Atraumatic skin sutures are used for closure of screw insertion wounds. Occasionally, additional deeper sutures are needed for distal and proximal incisions.
9. Final assessment
The x-ray imaging at the end of the operation confirms the anatomical restoration of length, alignment and rotation (see the content on assessment of reduction).
10. Aftercare following plating
Leg elevation is recommended for the first 2-5 postoperative days. Physiotherapy with active assisted exercises is started immediately after operation. Immobilization is not necessary.
Mobilization Starts depending on the wound healing with flat footed, weight of the leg weight bearing (10-20kg).

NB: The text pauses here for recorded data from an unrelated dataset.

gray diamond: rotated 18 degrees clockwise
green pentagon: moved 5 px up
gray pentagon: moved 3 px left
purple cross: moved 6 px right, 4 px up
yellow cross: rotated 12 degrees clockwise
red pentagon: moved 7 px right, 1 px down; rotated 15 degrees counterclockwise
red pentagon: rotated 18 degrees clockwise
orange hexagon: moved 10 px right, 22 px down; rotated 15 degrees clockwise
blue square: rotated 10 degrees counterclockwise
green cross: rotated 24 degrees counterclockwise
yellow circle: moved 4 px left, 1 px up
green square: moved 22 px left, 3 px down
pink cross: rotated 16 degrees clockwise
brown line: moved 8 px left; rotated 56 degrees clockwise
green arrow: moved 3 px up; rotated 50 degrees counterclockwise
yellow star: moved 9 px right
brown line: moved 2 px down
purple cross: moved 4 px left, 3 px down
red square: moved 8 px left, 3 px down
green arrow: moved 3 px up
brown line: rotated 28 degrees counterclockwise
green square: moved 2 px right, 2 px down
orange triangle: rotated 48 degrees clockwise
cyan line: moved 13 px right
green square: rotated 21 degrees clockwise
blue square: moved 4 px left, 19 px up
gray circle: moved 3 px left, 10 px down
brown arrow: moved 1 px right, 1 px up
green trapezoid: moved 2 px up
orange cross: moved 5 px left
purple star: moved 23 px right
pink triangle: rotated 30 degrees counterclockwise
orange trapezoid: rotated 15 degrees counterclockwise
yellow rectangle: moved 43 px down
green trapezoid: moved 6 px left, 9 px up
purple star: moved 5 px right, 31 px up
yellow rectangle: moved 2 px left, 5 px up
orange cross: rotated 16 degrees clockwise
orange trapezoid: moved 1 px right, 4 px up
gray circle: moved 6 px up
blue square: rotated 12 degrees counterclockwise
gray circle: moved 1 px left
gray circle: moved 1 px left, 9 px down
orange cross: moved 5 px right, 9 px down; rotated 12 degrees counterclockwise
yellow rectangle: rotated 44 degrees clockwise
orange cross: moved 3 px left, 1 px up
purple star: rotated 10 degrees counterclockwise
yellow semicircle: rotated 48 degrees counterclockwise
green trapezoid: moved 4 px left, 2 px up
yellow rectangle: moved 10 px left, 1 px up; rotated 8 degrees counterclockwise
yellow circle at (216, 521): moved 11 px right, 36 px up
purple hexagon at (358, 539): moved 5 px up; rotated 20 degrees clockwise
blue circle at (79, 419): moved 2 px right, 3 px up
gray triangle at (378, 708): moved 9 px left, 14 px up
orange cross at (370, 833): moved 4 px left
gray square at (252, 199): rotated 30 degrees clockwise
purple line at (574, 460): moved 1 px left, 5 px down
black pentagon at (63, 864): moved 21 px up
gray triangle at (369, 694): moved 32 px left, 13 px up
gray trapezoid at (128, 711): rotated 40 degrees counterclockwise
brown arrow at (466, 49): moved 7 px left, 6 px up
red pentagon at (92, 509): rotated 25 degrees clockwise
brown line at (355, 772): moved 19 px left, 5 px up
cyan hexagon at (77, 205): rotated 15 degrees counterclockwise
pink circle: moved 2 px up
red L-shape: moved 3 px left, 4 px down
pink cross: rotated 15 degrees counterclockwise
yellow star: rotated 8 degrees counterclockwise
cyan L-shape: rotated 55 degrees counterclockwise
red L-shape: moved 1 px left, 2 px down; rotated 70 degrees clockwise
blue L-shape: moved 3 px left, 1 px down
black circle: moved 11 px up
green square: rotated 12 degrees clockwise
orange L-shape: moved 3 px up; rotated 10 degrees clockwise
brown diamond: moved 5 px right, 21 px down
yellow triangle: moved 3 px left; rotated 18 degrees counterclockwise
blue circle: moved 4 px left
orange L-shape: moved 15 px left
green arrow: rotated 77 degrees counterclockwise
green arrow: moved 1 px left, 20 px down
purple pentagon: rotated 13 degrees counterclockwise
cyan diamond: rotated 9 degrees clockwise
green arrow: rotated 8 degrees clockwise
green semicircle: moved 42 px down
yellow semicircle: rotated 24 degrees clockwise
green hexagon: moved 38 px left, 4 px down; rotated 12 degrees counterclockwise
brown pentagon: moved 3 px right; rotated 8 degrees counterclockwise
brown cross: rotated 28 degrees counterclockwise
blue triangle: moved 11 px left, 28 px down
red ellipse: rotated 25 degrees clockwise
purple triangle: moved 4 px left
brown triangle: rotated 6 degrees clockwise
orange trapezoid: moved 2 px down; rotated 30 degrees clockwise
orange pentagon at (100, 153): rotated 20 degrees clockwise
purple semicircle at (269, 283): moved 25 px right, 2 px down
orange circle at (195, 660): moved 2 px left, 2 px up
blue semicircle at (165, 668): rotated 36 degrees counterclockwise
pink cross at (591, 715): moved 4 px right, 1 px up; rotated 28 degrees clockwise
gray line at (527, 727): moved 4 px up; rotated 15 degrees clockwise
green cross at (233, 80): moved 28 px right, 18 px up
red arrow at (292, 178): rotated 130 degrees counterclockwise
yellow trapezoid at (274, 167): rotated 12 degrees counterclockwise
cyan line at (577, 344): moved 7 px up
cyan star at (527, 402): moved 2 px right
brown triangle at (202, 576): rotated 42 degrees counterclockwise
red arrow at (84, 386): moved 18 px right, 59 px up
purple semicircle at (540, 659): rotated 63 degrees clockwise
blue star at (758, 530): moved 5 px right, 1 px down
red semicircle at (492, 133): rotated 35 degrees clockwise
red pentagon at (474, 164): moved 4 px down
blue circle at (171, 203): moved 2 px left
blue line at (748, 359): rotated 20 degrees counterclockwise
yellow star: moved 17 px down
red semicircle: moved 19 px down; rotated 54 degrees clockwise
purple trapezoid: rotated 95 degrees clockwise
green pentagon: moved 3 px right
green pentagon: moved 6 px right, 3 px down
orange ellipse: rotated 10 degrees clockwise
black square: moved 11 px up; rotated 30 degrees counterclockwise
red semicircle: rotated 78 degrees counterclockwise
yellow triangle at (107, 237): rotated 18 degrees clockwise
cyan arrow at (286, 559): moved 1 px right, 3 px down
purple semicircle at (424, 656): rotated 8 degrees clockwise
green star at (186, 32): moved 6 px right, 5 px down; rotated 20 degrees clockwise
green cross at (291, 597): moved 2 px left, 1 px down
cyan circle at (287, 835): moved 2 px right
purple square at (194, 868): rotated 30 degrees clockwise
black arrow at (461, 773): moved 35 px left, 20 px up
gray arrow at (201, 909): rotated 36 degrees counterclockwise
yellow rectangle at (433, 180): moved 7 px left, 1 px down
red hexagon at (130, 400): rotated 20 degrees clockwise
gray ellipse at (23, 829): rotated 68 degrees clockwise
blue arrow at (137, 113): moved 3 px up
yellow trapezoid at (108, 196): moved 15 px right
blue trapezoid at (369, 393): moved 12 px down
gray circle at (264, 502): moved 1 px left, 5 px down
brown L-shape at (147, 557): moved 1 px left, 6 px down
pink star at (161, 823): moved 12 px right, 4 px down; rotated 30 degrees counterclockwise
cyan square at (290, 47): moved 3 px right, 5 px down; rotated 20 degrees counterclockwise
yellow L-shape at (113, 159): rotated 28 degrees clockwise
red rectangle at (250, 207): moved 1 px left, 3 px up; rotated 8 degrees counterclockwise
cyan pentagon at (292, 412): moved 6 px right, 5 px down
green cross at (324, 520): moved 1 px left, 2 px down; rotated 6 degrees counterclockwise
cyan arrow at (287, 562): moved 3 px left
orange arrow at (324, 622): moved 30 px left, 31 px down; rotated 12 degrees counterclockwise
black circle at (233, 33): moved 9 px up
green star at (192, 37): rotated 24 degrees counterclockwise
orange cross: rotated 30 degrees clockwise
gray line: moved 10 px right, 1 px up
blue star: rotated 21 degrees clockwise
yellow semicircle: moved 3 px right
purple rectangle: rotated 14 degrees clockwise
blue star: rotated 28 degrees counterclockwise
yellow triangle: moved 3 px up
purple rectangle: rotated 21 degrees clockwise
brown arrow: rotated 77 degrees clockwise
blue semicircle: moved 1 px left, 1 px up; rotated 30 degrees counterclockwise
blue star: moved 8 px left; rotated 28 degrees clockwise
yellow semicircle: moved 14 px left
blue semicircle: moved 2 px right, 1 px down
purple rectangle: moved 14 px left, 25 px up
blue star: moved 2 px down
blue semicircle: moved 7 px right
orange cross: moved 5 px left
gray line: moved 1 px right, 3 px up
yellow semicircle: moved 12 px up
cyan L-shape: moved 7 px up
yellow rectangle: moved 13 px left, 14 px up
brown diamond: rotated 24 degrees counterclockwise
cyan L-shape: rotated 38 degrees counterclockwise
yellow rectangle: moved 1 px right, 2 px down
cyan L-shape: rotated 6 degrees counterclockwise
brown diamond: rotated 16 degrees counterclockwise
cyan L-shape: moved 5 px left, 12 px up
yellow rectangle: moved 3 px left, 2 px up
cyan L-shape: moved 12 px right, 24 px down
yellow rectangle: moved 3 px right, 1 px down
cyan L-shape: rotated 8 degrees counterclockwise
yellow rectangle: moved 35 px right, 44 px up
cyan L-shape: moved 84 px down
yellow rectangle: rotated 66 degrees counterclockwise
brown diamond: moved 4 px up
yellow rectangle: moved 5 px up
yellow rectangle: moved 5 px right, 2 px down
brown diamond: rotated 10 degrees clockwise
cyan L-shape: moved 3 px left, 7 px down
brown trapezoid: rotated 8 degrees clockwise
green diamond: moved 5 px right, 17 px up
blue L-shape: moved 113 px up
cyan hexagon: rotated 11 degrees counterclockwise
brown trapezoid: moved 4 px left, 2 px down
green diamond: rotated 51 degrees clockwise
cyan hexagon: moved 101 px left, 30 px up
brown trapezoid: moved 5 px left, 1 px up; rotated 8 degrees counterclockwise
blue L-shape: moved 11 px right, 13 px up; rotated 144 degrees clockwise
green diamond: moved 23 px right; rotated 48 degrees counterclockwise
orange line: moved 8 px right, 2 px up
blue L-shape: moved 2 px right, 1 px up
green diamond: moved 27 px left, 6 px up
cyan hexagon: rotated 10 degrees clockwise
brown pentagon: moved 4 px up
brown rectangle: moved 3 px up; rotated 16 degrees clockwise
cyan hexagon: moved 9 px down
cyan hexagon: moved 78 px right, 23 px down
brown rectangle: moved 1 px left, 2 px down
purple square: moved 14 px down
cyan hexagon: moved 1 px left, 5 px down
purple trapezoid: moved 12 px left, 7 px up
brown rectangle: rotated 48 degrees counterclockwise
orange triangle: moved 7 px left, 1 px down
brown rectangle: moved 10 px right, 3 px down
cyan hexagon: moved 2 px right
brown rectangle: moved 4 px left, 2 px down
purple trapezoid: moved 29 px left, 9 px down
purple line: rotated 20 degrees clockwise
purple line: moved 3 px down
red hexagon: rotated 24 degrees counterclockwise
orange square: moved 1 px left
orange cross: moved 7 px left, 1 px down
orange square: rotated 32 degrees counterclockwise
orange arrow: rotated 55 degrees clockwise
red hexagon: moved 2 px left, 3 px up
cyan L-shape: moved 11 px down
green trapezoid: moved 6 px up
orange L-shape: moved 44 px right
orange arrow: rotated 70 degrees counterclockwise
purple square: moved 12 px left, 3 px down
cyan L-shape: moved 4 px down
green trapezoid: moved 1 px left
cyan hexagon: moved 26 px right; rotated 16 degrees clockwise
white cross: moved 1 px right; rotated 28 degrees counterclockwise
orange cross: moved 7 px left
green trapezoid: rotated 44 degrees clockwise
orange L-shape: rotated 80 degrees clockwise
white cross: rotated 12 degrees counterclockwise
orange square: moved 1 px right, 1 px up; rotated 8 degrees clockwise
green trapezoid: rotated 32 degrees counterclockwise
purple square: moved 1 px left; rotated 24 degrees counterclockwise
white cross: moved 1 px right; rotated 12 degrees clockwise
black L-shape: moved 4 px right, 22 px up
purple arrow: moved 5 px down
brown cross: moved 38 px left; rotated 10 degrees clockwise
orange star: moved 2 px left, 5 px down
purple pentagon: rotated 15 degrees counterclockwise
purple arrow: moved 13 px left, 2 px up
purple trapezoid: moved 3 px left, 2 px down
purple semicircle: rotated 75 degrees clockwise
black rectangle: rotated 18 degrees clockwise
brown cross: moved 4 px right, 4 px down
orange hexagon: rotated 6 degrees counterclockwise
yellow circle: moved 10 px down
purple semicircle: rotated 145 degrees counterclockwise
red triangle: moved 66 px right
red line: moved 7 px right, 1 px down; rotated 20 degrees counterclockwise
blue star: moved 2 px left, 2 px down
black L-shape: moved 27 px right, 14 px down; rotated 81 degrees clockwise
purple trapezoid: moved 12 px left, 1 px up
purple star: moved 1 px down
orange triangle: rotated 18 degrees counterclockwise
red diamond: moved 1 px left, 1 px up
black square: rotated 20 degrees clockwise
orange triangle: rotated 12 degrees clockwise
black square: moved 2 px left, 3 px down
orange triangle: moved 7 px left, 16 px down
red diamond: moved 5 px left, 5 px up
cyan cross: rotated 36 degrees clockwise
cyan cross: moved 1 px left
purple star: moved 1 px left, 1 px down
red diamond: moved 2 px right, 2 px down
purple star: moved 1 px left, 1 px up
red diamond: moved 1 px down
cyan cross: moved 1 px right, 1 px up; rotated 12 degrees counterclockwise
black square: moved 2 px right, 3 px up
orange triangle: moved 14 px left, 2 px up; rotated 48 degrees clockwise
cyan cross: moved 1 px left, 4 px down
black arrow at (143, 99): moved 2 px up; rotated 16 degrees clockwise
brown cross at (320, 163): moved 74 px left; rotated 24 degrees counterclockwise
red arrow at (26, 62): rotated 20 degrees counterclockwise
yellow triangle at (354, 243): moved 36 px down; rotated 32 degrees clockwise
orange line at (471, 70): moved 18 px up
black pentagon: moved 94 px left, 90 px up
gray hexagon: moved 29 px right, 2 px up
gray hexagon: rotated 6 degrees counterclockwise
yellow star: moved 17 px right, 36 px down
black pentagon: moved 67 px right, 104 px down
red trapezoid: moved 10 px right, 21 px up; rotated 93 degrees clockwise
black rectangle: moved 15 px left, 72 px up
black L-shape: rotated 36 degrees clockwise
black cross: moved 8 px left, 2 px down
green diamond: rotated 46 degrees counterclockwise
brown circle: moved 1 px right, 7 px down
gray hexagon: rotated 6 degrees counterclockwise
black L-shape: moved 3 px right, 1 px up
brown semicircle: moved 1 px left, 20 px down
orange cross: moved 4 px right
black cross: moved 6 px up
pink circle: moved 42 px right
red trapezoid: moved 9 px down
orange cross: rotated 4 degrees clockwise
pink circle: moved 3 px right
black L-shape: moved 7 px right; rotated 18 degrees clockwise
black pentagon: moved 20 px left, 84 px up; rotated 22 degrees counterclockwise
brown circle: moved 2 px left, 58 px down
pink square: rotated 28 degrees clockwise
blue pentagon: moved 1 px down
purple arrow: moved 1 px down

Follow up Clinical and radiological follow-up is recommended after 2, 6 and 12 weeks. Depending on the consolidation, weight bearing can be increased after 6-8 weeks with full weight bearing usually after 3 months. Supervised rehabilitation with intermittent clinical and radiographic follow-up is advisable every 6-12 weeks until recovery reaches a plateau, typically 6-12 months after injury. Weight-bearing radiographs are preferable to assess articular cartilage thickness. Angular stable fixation may obscure signs of non-union for many months.
Implant removal Implant removal may be necessary in cases of soft-tissue irritation by the implant (plate and/or isolated screws). The best time for implant removal is after complete remodeling, usually at least 12 months after surgery.